Sarah Palin to Crayon Memoirs
That’s right ladies and gents… and ghosts of a thousand dead wolves, caribou, and polar bears, Sarah Palin has signed a deal to write her memoirs. I have it from a reliable source that she will be using a full set of Crayola brand Crayons to write and then publish her masterpiece. It will also contain hand drawn pictures of the campaign trail, and in addition will include photos of her shoving her hands up the asses of the dead animals she valiantly hunted down from her hatred-copter.

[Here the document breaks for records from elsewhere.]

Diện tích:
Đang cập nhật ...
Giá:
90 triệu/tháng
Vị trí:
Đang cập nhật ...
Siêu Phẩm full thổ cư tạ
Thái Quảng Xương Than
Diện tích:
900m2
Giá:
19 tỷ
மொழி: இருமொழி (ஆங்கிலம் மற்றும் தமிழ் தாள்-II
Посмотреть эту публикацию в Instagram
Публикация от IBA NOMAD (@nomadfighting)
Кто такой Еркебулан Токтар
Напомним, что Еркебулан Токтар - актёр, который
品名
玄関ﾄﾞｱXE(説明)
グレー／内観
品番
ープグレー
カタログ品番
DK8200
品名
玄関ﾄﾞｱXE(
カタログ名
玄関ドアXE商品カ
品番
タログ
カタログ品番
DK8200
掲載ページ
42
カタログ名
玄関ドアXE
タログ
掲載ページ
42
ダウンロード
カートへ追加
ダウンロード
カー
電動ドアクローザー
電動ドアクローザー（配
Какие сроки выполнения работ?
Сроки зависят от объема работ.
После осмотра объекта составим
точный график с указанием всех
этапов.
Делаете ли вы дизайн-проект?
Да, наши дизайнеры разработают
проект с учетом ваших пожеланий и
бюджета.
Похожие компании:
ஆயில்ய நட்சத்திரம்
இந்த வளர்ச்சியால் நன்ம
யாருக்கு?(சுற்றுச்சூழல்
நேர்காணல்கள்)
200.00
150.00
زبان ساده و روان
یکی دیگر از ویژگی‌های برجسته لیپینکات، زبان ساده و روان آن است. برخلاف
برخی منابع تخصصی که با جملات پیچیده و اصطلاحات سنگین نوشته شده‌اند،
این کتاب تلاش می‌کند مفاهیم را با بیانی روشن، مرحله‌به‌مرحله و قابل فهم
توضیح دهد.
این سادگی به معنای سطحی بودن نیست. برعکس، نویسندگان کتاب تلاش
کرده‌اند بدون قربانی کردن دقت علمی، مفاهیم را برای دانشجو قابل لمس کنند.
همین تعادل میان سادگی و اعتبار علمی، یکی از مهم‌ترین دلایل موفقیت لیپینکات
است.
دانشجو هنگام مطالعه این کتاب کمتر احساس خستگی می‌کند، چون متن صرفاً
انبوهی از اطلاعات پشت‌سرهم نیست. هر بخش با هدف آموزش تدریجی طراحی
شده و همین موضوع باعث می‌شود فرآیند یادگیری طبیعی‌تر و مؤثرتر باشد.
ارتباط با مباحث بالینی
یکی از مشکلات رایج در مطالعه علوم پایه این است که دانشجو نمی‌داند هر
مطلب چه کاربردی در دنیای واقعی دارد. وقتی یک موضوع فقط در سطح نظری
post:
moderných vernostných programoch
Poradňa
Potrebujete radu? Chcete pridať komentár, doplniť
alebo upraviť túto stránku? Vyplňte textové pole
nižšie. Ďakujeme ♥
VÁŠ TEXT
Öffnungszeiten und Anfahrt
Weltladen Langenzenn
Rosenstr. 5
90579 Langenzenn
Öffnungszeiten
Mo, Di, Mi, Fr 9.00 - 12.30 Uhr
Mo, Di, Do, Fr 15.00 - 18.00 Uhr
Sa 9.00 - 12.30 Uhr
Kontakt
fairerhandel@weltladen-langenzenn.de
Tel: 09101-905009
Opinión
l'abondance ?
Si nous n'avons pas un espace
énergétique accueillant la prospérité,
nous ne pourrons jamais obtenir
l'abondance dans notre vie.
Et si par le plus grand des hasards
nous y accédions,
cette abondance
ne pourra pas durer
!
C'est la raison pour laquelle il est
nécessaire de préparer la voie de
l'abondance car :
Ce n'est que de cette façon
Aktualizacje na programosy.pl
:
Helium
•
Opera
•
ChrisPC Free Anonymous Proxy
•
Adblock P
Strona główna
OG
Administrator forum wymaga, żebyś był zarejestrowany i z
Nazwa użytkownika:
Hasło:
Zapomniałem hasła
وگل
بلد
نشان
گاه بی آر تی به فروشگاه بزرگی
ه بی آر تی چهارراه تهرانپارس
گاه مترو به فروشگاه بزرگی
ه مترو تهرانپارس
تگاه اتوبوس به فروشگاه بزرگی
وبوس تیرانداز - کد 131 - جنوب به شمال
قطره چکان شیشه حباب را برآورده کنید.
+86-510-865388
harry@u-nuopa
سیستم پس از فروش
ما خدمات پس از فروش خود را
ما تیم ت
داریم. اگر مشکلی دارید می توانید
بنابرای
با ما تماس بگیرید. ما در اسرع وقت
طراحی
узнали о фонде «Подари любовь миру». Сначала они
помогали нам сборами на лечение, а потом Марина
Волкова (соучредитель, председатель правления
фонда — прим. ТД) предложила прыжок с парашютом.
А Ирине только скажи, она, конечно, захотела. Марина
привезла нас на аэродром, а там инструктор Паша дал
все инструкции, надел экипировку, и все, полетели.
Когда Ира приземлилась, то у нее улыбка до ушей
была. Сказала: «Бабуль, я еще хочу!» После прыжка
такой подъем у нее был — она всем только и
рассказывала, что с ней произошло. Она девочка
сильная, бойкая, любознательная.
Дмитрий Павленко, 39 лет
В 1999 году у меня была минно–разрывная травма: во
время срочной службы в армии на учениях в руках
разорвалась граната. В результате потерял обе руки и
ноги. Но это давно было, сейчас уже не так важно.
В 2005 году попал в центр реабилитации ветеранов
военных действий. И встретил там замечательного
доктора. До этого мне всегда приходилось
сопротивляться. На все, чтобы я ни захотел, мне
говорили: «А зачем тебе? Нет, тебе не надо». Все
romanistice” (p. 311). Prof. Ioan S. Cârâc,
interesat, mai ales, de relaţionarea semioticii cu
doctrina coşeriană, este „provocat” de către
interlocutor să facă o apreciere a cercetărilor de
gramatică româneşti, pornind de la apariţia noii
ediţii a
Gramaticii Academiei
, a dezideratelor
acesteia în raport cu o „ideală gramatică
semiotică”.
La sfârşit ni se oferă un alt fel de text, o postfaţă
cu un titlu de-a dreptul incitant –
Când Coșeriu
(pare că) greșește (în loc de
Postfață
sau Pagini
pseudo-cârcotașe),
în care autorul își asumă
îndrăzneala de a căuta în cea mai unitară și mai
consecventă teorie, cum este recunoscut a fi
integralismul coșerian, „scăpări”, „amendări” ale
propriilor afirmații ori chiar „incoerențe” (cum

Yes my children, it will be a glorious book filled with many different colors and configurations of words, including quotes from her interviews like:
As Putin rears his head and comes into the air space of the United States of America, where– where do they go? It’s Alaska. It’s just right over the border
They are also building schools for the Afghan children so that there is hope and opportunity in our neighboring country of Afghanistan.
I’m the mayor, I can do whatever I want until the courts tell me I can’t.
We believe that the best of America is not all in Washington, D.C. … We believe that the best of America is in these small towns that we get to visit, and in these wonderful little pockets of what I call the real America, being here with all of you hard working very patriotic, um, very, um, pro-America areas of this great nation.
Each book will also contain a drool sample of authenticity – just look for the strange blood-stained looking smear from her fingers, and that oh so wonderful yellowed paper near it. Don’t worry, endangered wolf blood and polar bear blood has no diseases that we know of. Well, not like we care anyways.